もし何か事例がありましたら、コメントなどで是非お知らせください。

 

フォアステイに話を戻します。

 

この製作にあたっては、長さが非常に重要になります。クラスルールなどは以前に紹介した通りですが、基本的にシンプルにしておきたいので、トップ側はつぶれにくいセールメーカーズシンブルにして、弓型シャックルにサイドステイと同様に直接通します。バウアイ側アイターミナルにして、シャックルで止めています。

 

 

 

トップ側にセールメーカーズシンブルを使用するのは、ジブハリのブロックを取り付けるためでもあります。ティアドロップ型のシンブルだと取り付けた後に、ジブハリのシャックルが食い込んでしまい、不具合が生じますので、要注意です。尚、ジブハリは大した力も必要としないので、ブロックを省略してセールメーカーズシンブルに直接ロープを通してもいいのでは?と思うのですが、一応、ブロックをつけています。

 

さて、フォアステイの仕様(マイラーセール仕様の場合)は、以上の通りですが、最も重要なのは長さになります。

フォアステイ自体の長さは、ボート毎に、バウアイの高さ、トップの弓型シャックルのサイズなどによって、異なります。計測ポイント間の全長に対して、ルールの範囲内の好みの長さになります。

 

F.1.3 フォアステイの長さは、艤装品を付けた状態で、ステムヘッドからハウンドまでのベアリングポイント 間の長さと、ステムヘッドのベアリングポイントから直下のデッキまでの距離を足した長さが4140+/- 20mmでなければならない。付則2を参照。

 ※附則は計測図

 

F.4.3 フォアステイ、シュラウド、ダイヤモンドステイは3/32" (2.5mm)の径で1x19のステンレススチールワイヤでなければならない。フォアステイとシュラウドはロールドスウェッジを用いてもよい。

 

そこで問題になるのが、ステンレススチールワイヤの初期伸びです。

PSJでは、中村船具のウェブサイトによると、1x19のステンレススチールワイヤ初期伸びは0.1%とのことでしたが、該当の技術情報を探せませんでしたので、他の技術情報を探したところ、やはり0.1%となっています。

 

 

初期伸びが0.1%ということは、今回製作予定の長さが、4085mm前後なので、なんと4mm伸びることになります。
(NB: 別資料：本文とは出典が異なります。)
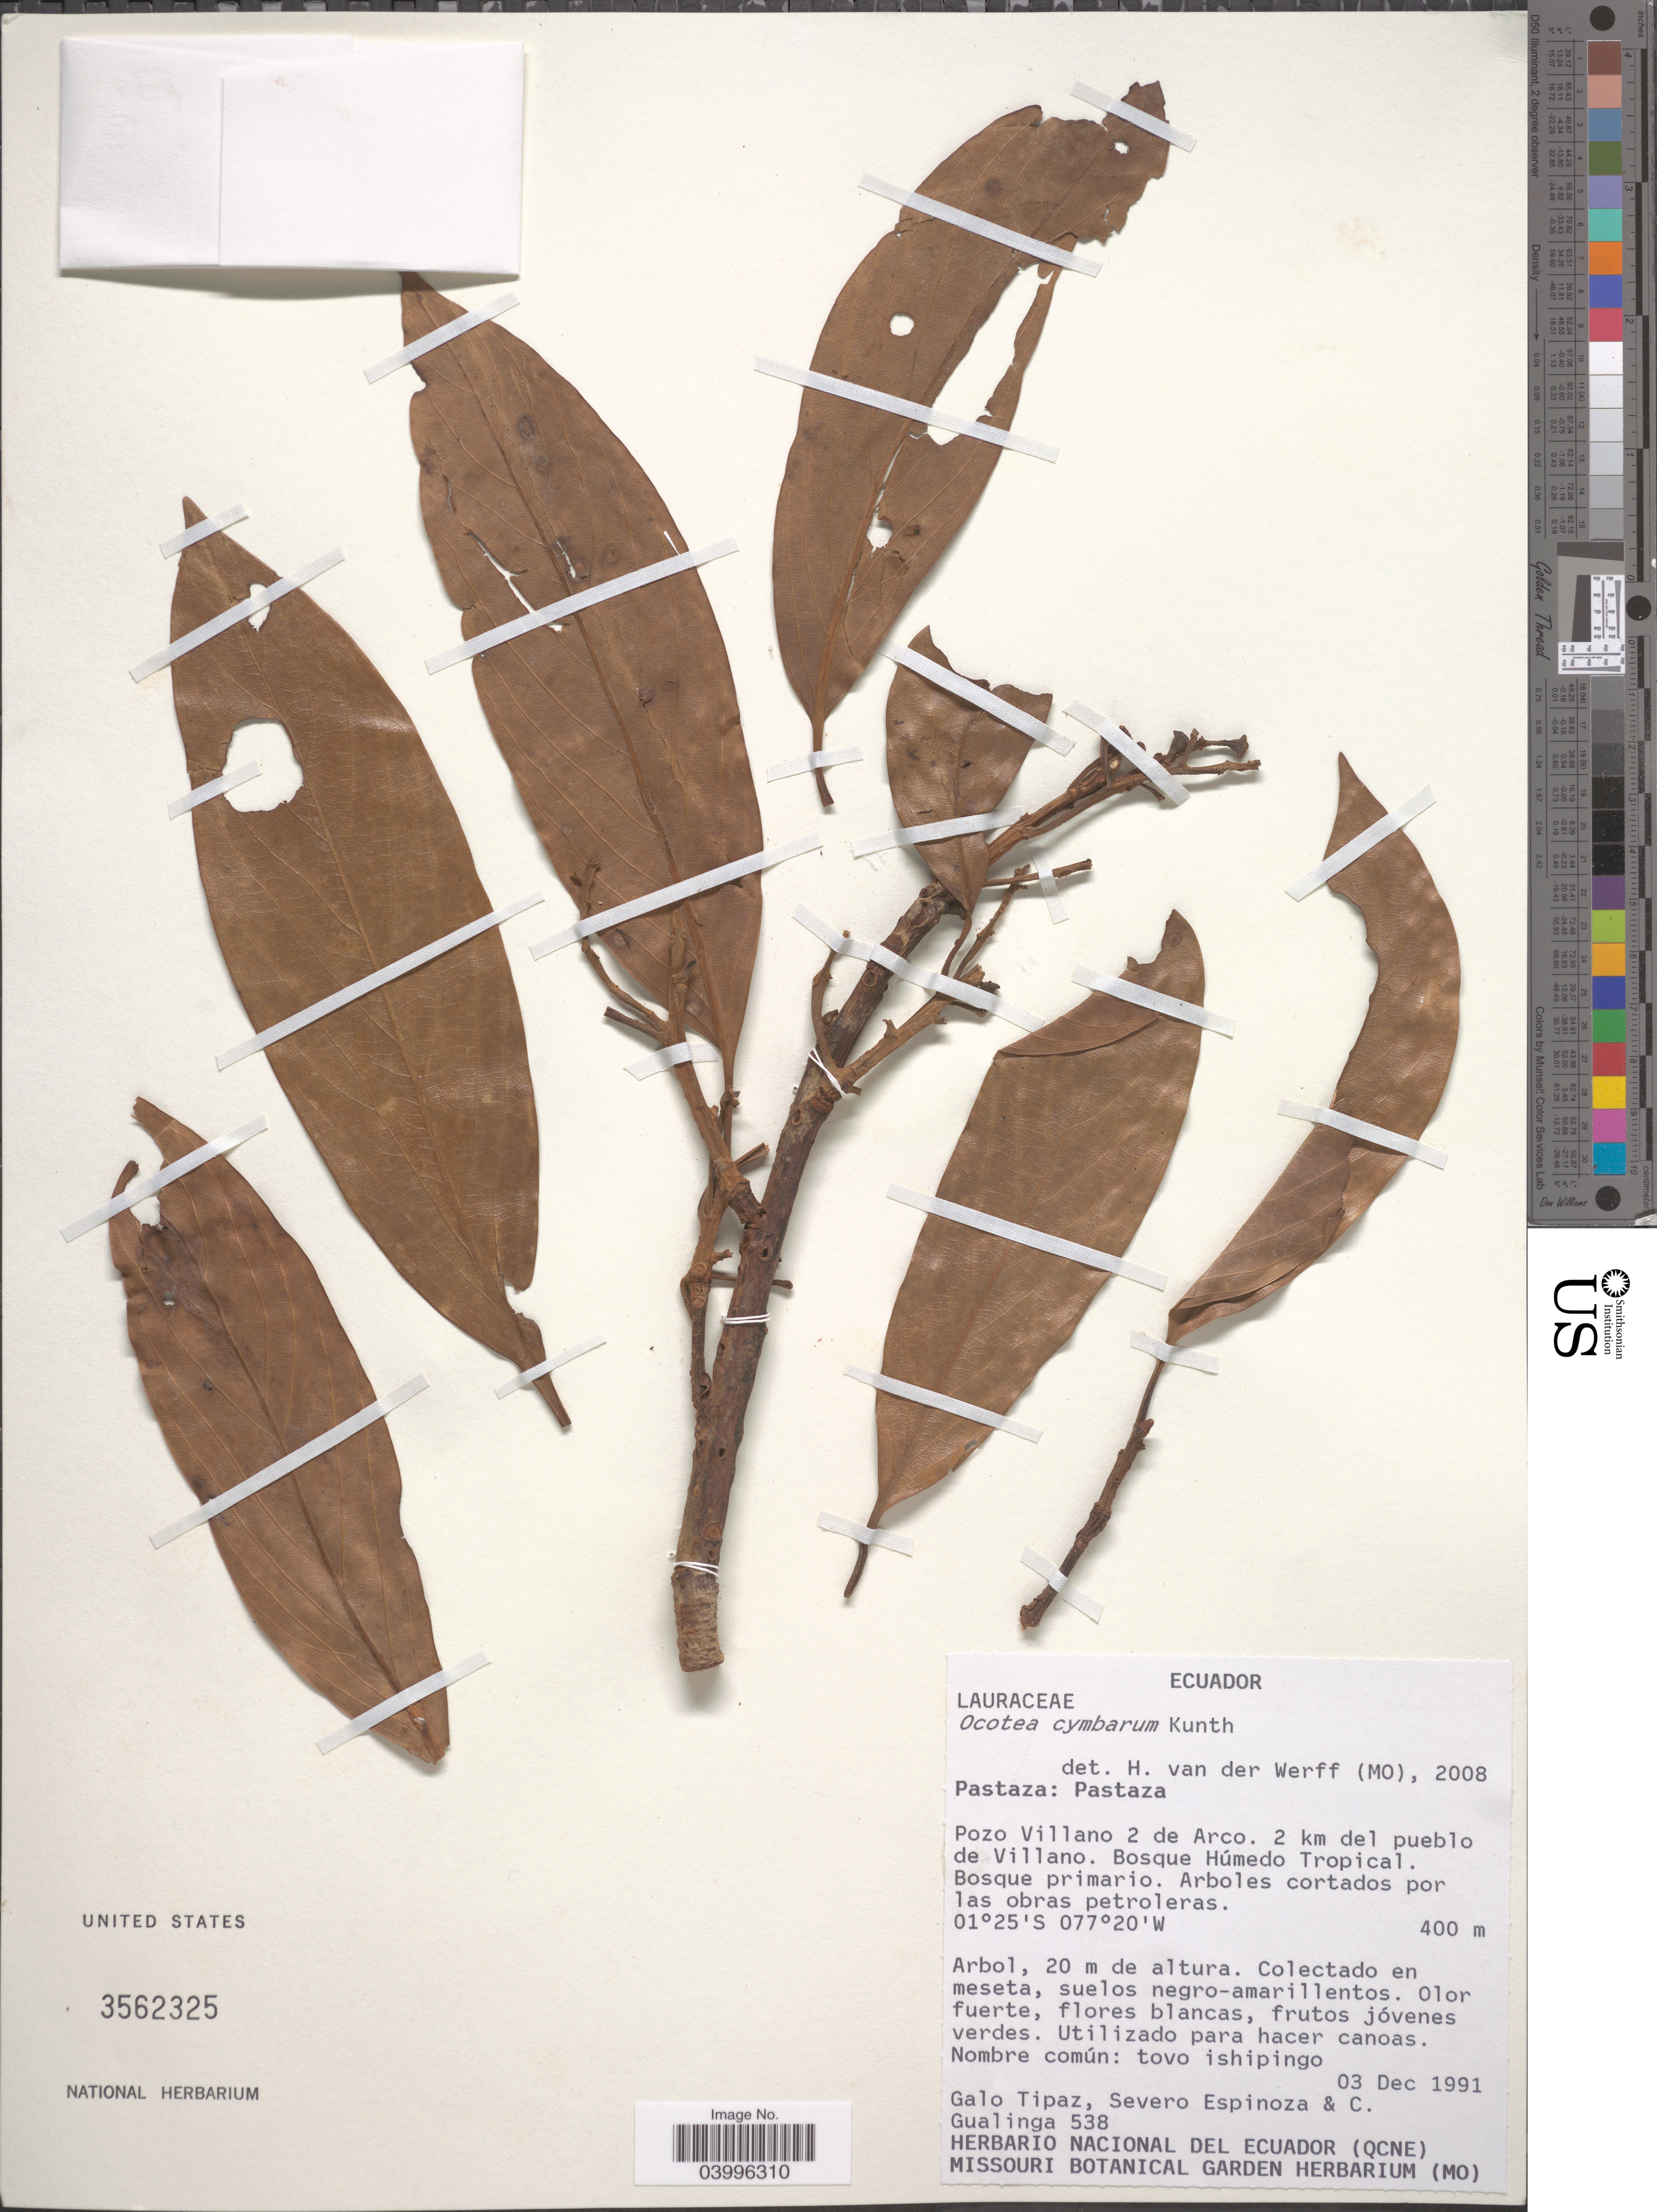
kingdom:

仮にクラスルールいっぱいまでに後傾しようとした場合、4mmも伸びてはルールを超えてしまいます。

 

では、実際にそんなに伸びるものなのか、どのくらい使用するとどのくらい伸びるのか、ここが問題になります。そうすると、一定期間の実験結果が必要になるので、今回は結果を示すことができません。

 

とりあえず、1回セーリングしてみました。

 

まず、未使用の状態のフォアステイを計測します。

 

 

 

 

使用前の状態で、4081mm~4082mmくらいでした。

 

艤装し、サイドステイをプルバックして、テンションを最大にかけ、そこからサイドステイ、フォアステイ共に、弓を引くようにゆっくり何度もテンションをかけて、初期不良の検品とともにステイを伸ばすようにしました。

 

それから3時間弱、今年(2018年)の全日本くらいのコンディションでセーリングしました。

 

 

葉山港のデータでは、上記の感じでしたが、海上では瞬間的には20knot近いブローも入っていました。強弱激しく、平均的には16~18knotといったコンディションだったように思えます。

 

一緒に乗ったクルーが知人が作ったというスマホアプリで航跡などをGPSで記録していました。

最大速度が、13.8knotだったみたいです。

 

ちなみにそのスマホアプリは、「iPhoneなどのAppStoreで<GPS Measure>と調べると出てきます。スマホのGPS機能を使って、経路、速度、距離、時間を測ることができます。機内モードでも利用可能です。最高速度や平均速度、目標距離を移動するまでの時間や、目標速度に到達するまでの時間も測れます。」とのことです。

 

そんなわけで、割とナイスウィンドの堪能できるコンディションでしたが、セーリング後の計測は、4083mmでした。

とりあえず、最初のシェイクダウン程度では、1~2mmの伸びが確認できた程度でした。

 

 

今後、また測ってみたいと思います。

 

 

NOTE

 

交換後の使用状況とフォアステイの初期伸び

帆走回数(帆走時間):伸び ※コンディション(風向/風速(平均・最大)/最大速度)  

 1回目(約3時間):1~2mm ※北~北東 8~9m/sec.(最大10m/sec.) 13.8knot

            使用前:4081~4082mm 使用後:4083mm

 2回目(約4時間):未計測 ※北~北東 6~7m/sec.(最大7m/sec.) 未計測

 3回目(約2時間):未計測 ※北東 9~11m/sec.(最大12m/sec.) 13.7knot

※計測し忘れることが多く、すいません。